Washington,
D.C.--With the exception of the apartment rental market,
which continues to benefit from weak home sales, all
commercial real estate property types are showing grim
results for 2008, with an equally grim forecast for
2009, according to the Commercial Real Estate Outlook
of the National Association of Realtors (NAR).
“If anything, multifamily is the bright spot,”
George Ratiu, economist at NAR Research, tells MHN.
“This is in large part due to a high number of
foreclosures, and the fact that people still need housing,
no matter what is going on in the economy.”
Demand for this sector, Ratiu says, “is healthy
with rent growth being positive, if not stellar.”

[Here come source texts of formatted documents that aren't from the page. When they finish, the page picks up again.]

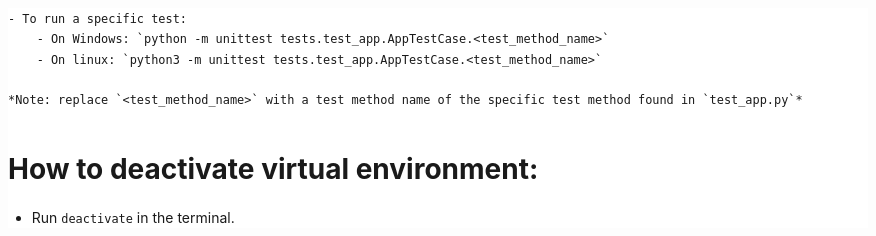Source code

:     - To run a specific test:
        - On Windows: `python -m unittest tests.test_app.AppTestCase.<test_method_name>`
        - On linux: `python3 -m unittest tests.test_app.AppTestCase.<test_method_name>`
    
    *Note: replace `<test_method_name>` with a test method name of the specific test method found in `test_app.py`*

# How to deactivate virtual environment:

- Run `deactivate` in the terminal.

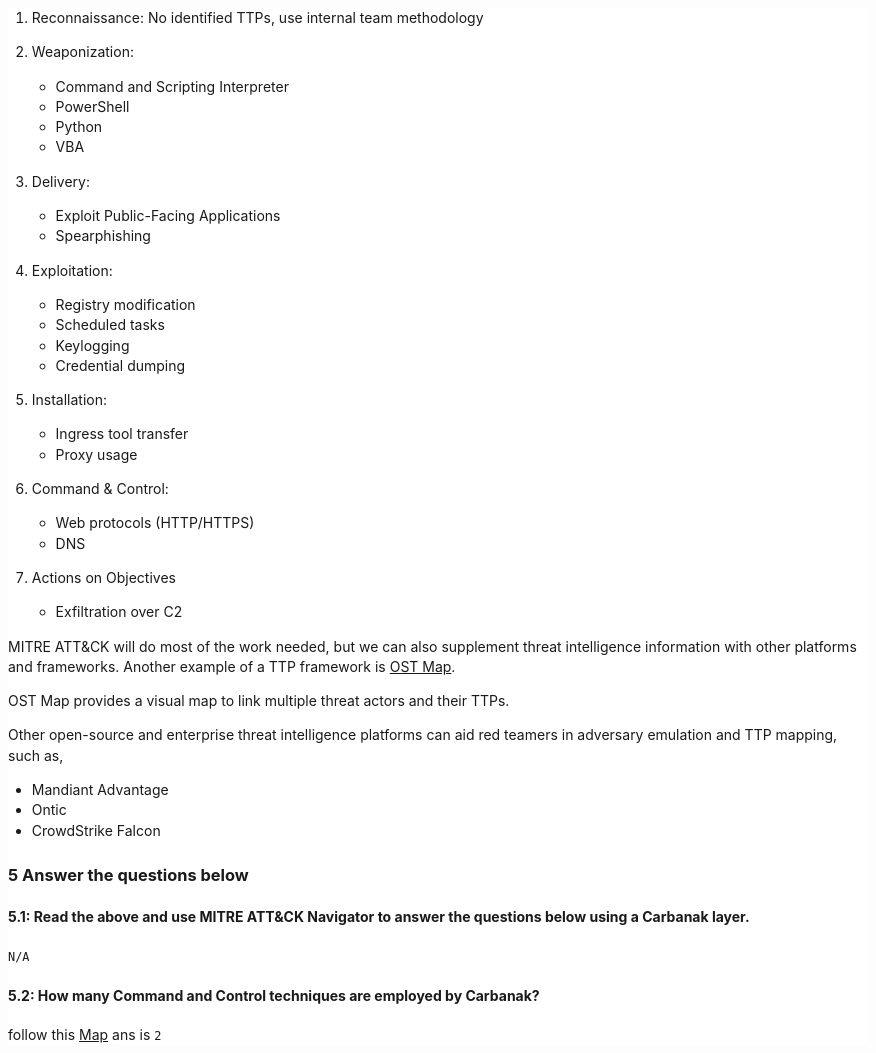 1. Reconnaissance:
     No identified TTPs, use internal team methodology

2. Weaponization:
     * Command and Scripting Interpreter
     * PowerShell
     * Python
     * VBA

3. Delivery:
     * Exploit Public-Facing Applications
     * Spearphishing

4. Exploitation:
     * Registry modification
     * Scheduled tasks
     * Keylogging
     * Credential dumping

5. Installation:
     * Ingress tool transfer
     * Proxy usage

6. Command & Control:
     * Web protocols (HTTP/HTTPS)
     * DNS

7. Actions on Objectives
     * Exfiltration over C2

MITRE ATT&CK will do most of the work needed, but we can also supplement threat intelligence information with other platforms and frameworks. Another example of a TTP framework is [OST Map](https://www.intezer.com/ost-map/).

OST Map provides a visual map to link multiple threat actors and their TTPs.

Other open-source and enterprise threat intelligence platforms can aid red teamers in adversary emulation and TTP mapping, such as,

* Mandiant Advantage
* Ontic
* CrowdStrike Falcon

### 5 Answer the questions below

#### 5.1: Read the above and use MITRE ATT&CK Navigator to answer the questions below using a Carbanak layer.

`N/A`

#### 5.2: How many Command and Control techniques are employed by Carbanak?

follow this [Map](https://mitre-attack.github.io/attack-navigator//#layerURL=https%3A%2F%2Fattack.mitre.org%2Fgroups%2FG0008%2FG0008-enterprise-layer.json)
ans is `2`
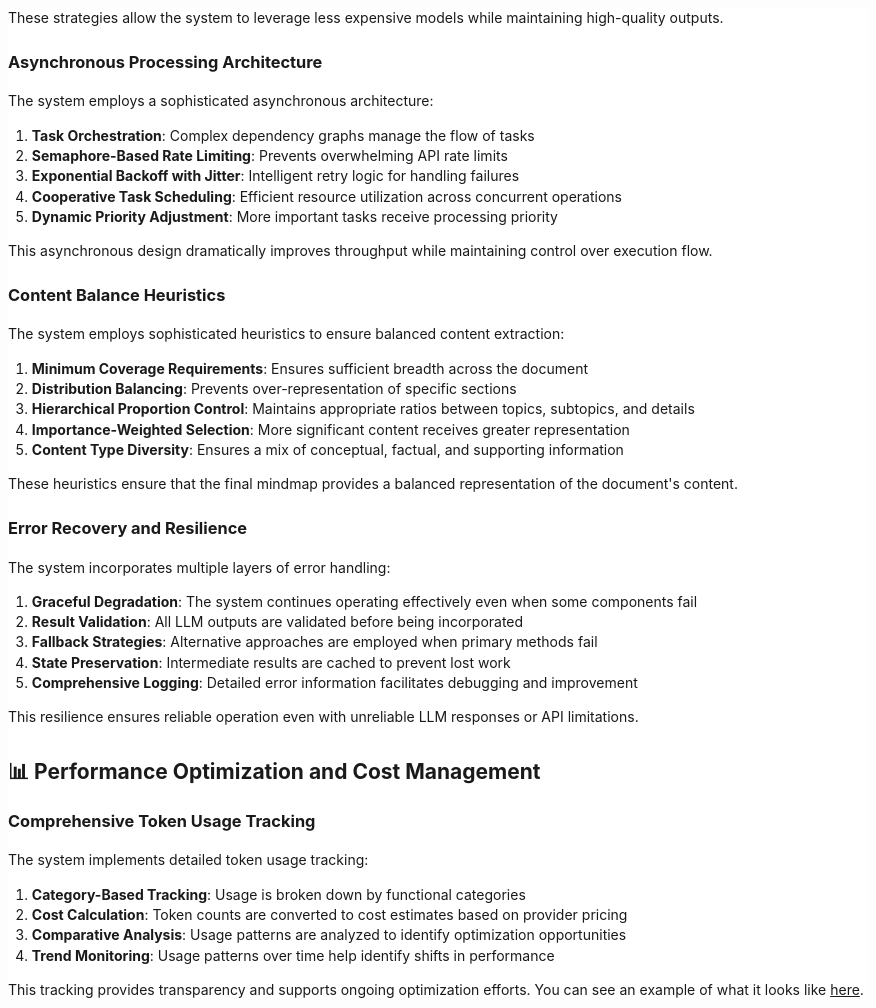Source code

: These strategies allow the system to leverage less expensive models while maintaining high-quality outputs.

### Asynchronous Processing Architecture

The system employs a sophisticated asynchronous architecture:

1. **Task Orchestration**: Complex dependency graphs manage the flow of tasks
2. **Semaphore-Based Rate Limiting**: Prevents overwhelming API rate limits
3. **Exponential Backoff with Jitter**: Intelligent retry logic for handling failures
4. **Cooperative Task Scheduling**: Efficient resource utilization across concurrent operations
5. **Dynamic Priority Adjustment**: More important tasks receive processing priority

This asynchronous design dramatically improves throughput while maintaining control over execution flow.

### Content Balance Heuristics

The system employs sophisticated heuristics to ensure balanced content extraction:

1. **Minimum Coverage Requirements**: Ensures sufficient breadth across the document
2. **Distribution Balancing**: Prevents over-representation of specific sections
3. **Hierarchical Proportion Control**: Maintains appropriate ratios between topics, subtopics, and details
4. **Importance-Weighted Selection**: More significant content receives greater representation
5. **Content Type Diversity**: Ensures a mix of conceptual, factual, and supporting information

These heuristics ensure that the final mindmap provides a balanced representation of the document's content.

### Error Recovery and Resilience

The system incorporates multiple layers of error handling:

1. **Graceful Degradation**: The system continues operating effectively even when some components fail
2. **Result Validation**: All LLM outputs are validated before being incorporated
3. **Fallback Strategies**: Alternative approaches are employed when primary methods fail
4. **State Preservation**: Intermediate results are cached to prevent lost work
5. **Comprehensive Logging**: Detailed error information facilitates debugging and improvement

This resilience ensures reliable operation even with unreliable LLM responses or API limitations.

## 📊 Performance Optimization and Cost Management

### Comprehensive Token Usage Tracking

The system implements detailed token usage tracking:

1. **Category-Based Tracking**: Usage is broken down by functional categories
2. **Cost Calculation**: Token counts are converted to cost estimates based on provider pricing
3. **Comparative Analysis**: Usage patterns are analyzed to identify optimization opportunities
4. **Trend Monitoring**: Usage patterns over time help identify shifts in performance

This tracking provides transparency and supports ongoing optimization efforts. You can see an example of what it looks like [here](https://github.com/Dicklesworthstone/mindmap-generator/raw/refs/heads/main/screenshots/token_usage_report.webp).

NAR forecasts multifamily vacancy rates for the third
quarter of 2009 at 5.8 percent, unchanged from the third
quarter of this year, which is still low compared with
other sectors.
Markets with the tightest vacancies include San Diego,
northern New Jersey and Boston, with vacancy rates of
4.2 percent or less. Areas with the highest vacancies
include Jacksonville, Fla.; Phoenix; and Orlando, Fla.,
with vacancies of 8.5 percent or higher.
The outlook also shows that with the exception of cash
transactions, investment activity in commercial real
estate sectors is nearly at a standstill because commercial
lending has essentially halted, while job losses are
curtailing the demand for space.
“To a large extent, this is true for the multifamily
sector as well,” says Ratiu. According to NAR’s
research, multifamily lending stood at $9.7 billion
in the third quarter of 2008 but is expected to drop
to $1.5 billion in the fourth quarter, according to
estimates made by NAR. “This is a significant
drop because financing has pretty much come to a standstill.
This is mainly because of a lack of financing. Also,
there is a wave of refinancing across the country but
very little capital going around,” says Ratiu.
Lawrence Yun, NAR chief economist, says there are serious
structural problems in commercial lending. “Although
access to residential mortgages has improved, the opposite
is true for commercial loans,” he says. “We
need liquidity for commercial mortgage-backed securities
not only to free the market, but also to rollover existing
debt. At the same time, the loss of jobs has had a significant
impact on the demand for commercial space.”
Yun added that default rates on commercial real estate
loans are very low by historical standards. “However,
commercial defaults could deteriorate significantly
without a properly structured stimulus that addresses
liquidity for commercial mortgages,” he said.
The year 2009 is expected to fare better, according
to Raiu, with demand going further up. “This is
partly because single-family construction has pretty
much halted, and with mortgage being extremely difficult
to get, people are turning toward multifamily housing.
In addition, with the economy being where it is, and
home prices falling, consumer confidence is down and
people are wary of buying, not knowing when the bottom
will be reached.”
All this is having a modest impact on rent increases.
“On an average, rent is expected to increase 2.8
percent in 2009 as opposed to 2.9 percent in 2008, 3.1
percent in 2007 and 4.1 percent in 2006,” says
Ratiu.
Multifamily net absorption is expected to be 24,400
units in 59 tracked metro areas this year and 142,000
in 2009, according to the NAR Outlook.